Like building any winning team, of course, much of it is a question of money—and who’s getting it. Boston’s per capita contributions to the arts are second only to New York’s, but 65 percent of that cash flows from affluent individuals to the largest, wealthiest institutions, according to a 2016 Boston Foundation study of 10 major cities. When it comes to government support, which often goes to smaller outfits, Boston is dead last. When you consider what New York contributes ($15 per capita), or San Francisco ($10), or Chicago ($7), it’s a wonder Boston, at a measly $4, has any artistic clout at all. Two years ago, City Hall launched Boston Creates, a 10-year plan to foster the arts and improve funding in the community. But that’s only a start. Nurturing and keeping talent here, Peterson says, would require more venues, more seed money, “and a support system for the tough early years.”

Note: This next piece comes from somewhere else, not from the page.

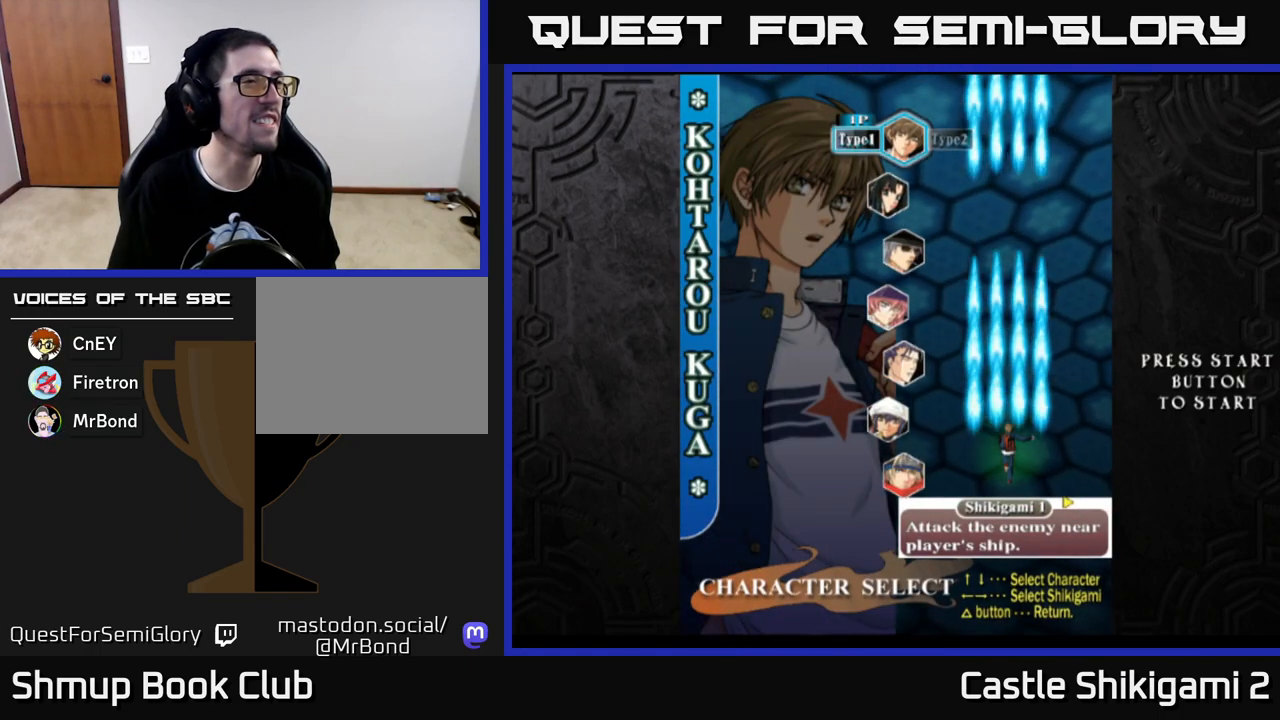
{"buttons": [], "left_stick": "center", "right_stick": "center", "events": []}
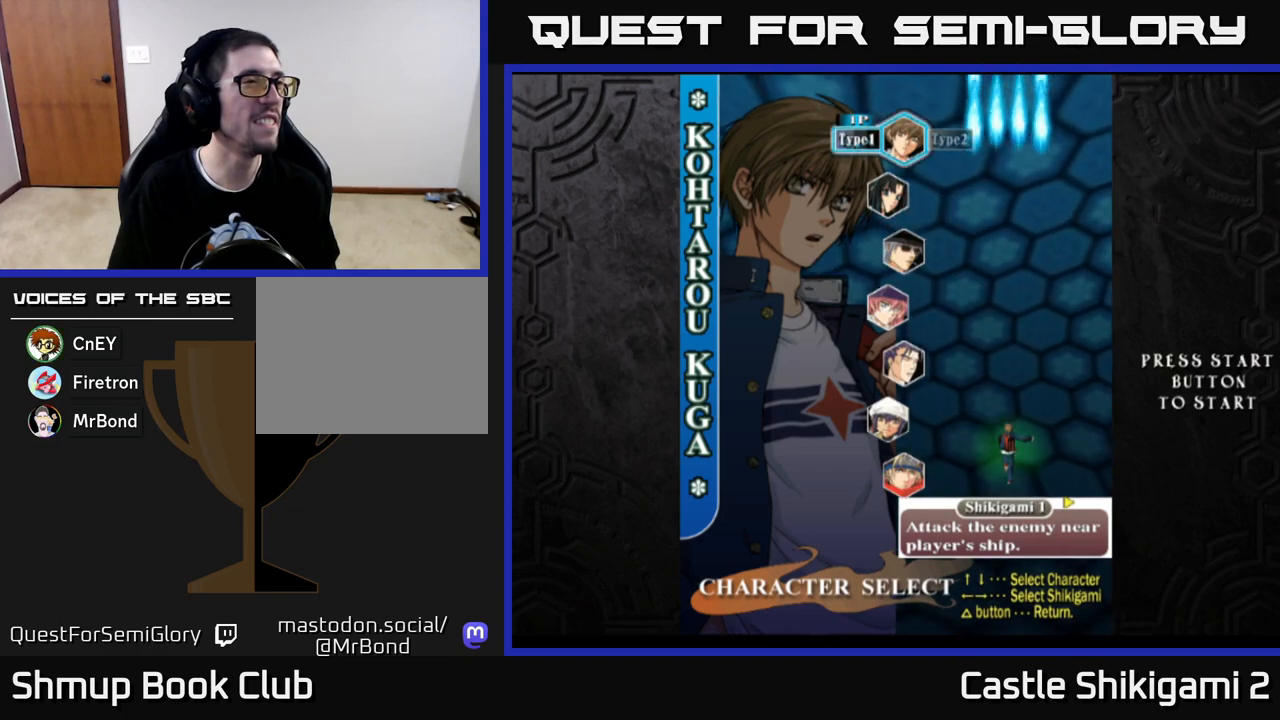
{"buttons": [], "left_stick": "center", "right_stick": "center", "events": []}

Or maybe the arts could use the full-bore yammering that sports media offers. “I would pay to hear a radio station where two guys screamed at each other about the merits of Jackson Pollock,” says Rich Shertenlieb, cohost of 98.5 The Sports Hub’s morning show, Toucher and Rich. “‘All the guy did was throw paint at a wall!’ ‘Shut up, Sully, you don’t know art!’ ‘Oh, I don’t? Pollock’s crap looks like my bathroom floor after I’ve had one too many at the Cask…’” Okay, maybe it’s not quite on the level of Artforum, but it sure beats radio silence.